Poor Premier Doug Ford.

“There is no one in this country that is scrutinized more than I am,” he said after his latest misstep, the debacle around the aborted purchase of a (used) private jet for him to fly around on the people’s business.

Barely 48 hours later, despite noting his cabinet had unanimously endorsed the purchase of the nearly $30-million “Gravy Plane,” the premier did a 180-degree turn.

Ford is a seasoned and smart politician, who has already tried to spin his about-face on the Challenger jet into a case of “I’m not too shy to change my mind.”

Once again he was embracing his wannabe Everyman persona. And for the millionaire businessman, an entrepreneur since his youth, that schtick is just a co-opted persona.

“For the People” was the slogan he campaigned on eight years ago when he was first elected premier. And he has shown time and time again that, really, he is “For the People” — though maybe just not the common people who have to live with his actions and decisions.

In his 2022 campaign, he promised to “Get it Done” and then, in 2025, he swore he needed a new mandate to be able to “Protect Ontario” in the era of Donald Trump 2.0.

Instead, we have a leader in Ontario who often acts like King Trump, despite being an outspoken critic of the golden fleecer to the south of us.

The list of missteps and self-inflicted messes by Ford continues to grow.

Besides the plane, in the past week alone he has taken the hideous step of slamming shut the door on access to information related to himself, his cabinet, staff and other top government officials. And, remarkably, he made it retroactive.
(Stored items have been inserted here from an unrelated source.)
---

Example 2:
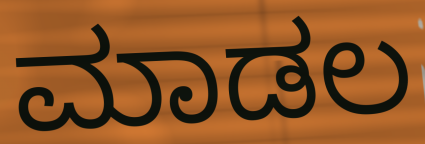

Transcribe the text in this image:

ಮಾಡಲ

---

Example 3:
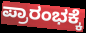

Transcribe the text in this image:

ಪ್ರಾರಂಭಕ್ಕೆ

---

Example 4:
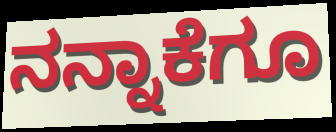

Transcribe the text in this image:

ನನ್ನಾಕೆಗೂ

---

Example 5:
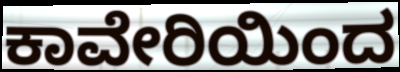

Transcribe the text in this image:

ಕಾವೇರಿಯಿಂದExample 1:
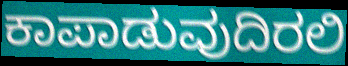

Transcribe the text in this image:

ಕಾಪಾಡುವುದಿರಲಿ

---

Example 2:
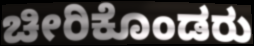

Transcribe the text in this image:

ಚೀರಿಕೊಂಡರು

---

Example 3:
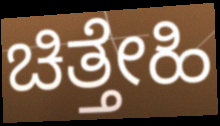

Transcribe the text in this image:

ಚಿತ್ತೇಹಿ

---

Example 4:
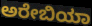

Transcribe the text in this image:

ಅರೇಬಿಯಾ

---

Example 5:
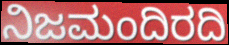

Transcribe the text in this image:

ನಿಜಮಂದಿರದಿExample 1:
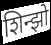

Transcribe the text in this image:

शिन्झो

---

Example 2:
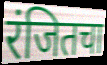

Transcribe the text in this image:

रंजितचा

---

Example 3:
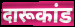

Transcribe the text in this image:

दारूकांड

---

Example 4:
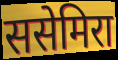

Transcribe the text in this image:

ससेमिरा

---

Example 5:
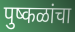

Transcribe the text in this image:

पुष्कळांचाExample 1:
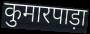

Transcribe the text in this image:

कुमारपाड़ा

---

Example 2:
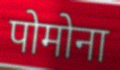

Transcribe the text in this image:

पोमोना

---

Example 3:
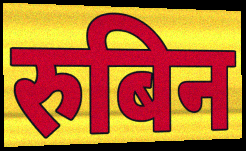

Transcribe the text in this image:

रुबिन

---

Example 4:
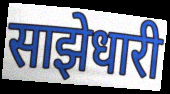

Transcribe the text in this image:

साझेधारी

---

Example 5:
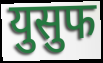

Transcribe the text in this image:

युसुफ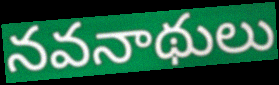
నవనాథులుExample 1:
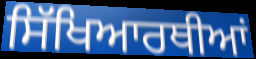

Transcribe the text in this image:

ਸਿੱਖਿਆਰਥੀਆਂ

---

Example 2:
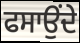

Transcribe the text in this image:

ਫਸਾਉਂਦੇ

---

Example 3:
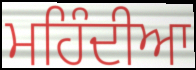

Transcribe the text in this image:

ਮਹਿੰਦੀਆ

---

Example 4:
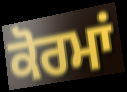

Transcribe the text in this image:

The move will effectively kill pending requests for records, including those related to the premier’s personal cellphone, which he regularly uses for government business. And it shields many senior officials from public accountability.

Without access to such information and government records, it is unlikely anyone would ever have heard about the infamous Greenbelt scandal.

That charade cost a cabinet minister and several staffers their jobs over preferential treatment accorded to developers as part of a secret plan to open up parts of the protected area known as the Greenbelt.

Ford emerged largely unscathed politically and eventually promised to reverse course on the Greenbelt — though the whole affair could still cost taxpayers millions in reparations.

The premier seems not to have learned from that scandal and last week his government rammed through Bill 97 to kill access to important government information. There were no public hearings or debates on this vital piece of legislation that’s designed, ironically, to curb what the public knows about its government’s activities.

We strongly doubt Bill 97 will withstand a court challenge — and, if our wee paper had the resources, we’d gladly be part of such a fight — but in the meantime Ford has effectively granted himself and his mandarins free reign while running roughshod over the public’s right to know about how his government is being operated.

“Just trust us, folks,” is not the answer.

Couple last week’s plane and freedom of information scandals with the litany of other recent Ford government foibles — a ballooning deficit, missed housing targets (despite bulldozing over municipal controls on development), increased health care wait times and threats of more privatization, and shutting down the legislature for months, to name a few — and we all should be worried about the direction in which the premier is driving us.

The Ford regime initially vowed to be “For the People” and later to “Get it Done,” but now, like many aging governments, it appears to have lost its way.

We urge Doug Ford to take a step back, remember why he was first elected — and whose interests he was chosen to serve. It’s not too late to repair the trust that has been damaged.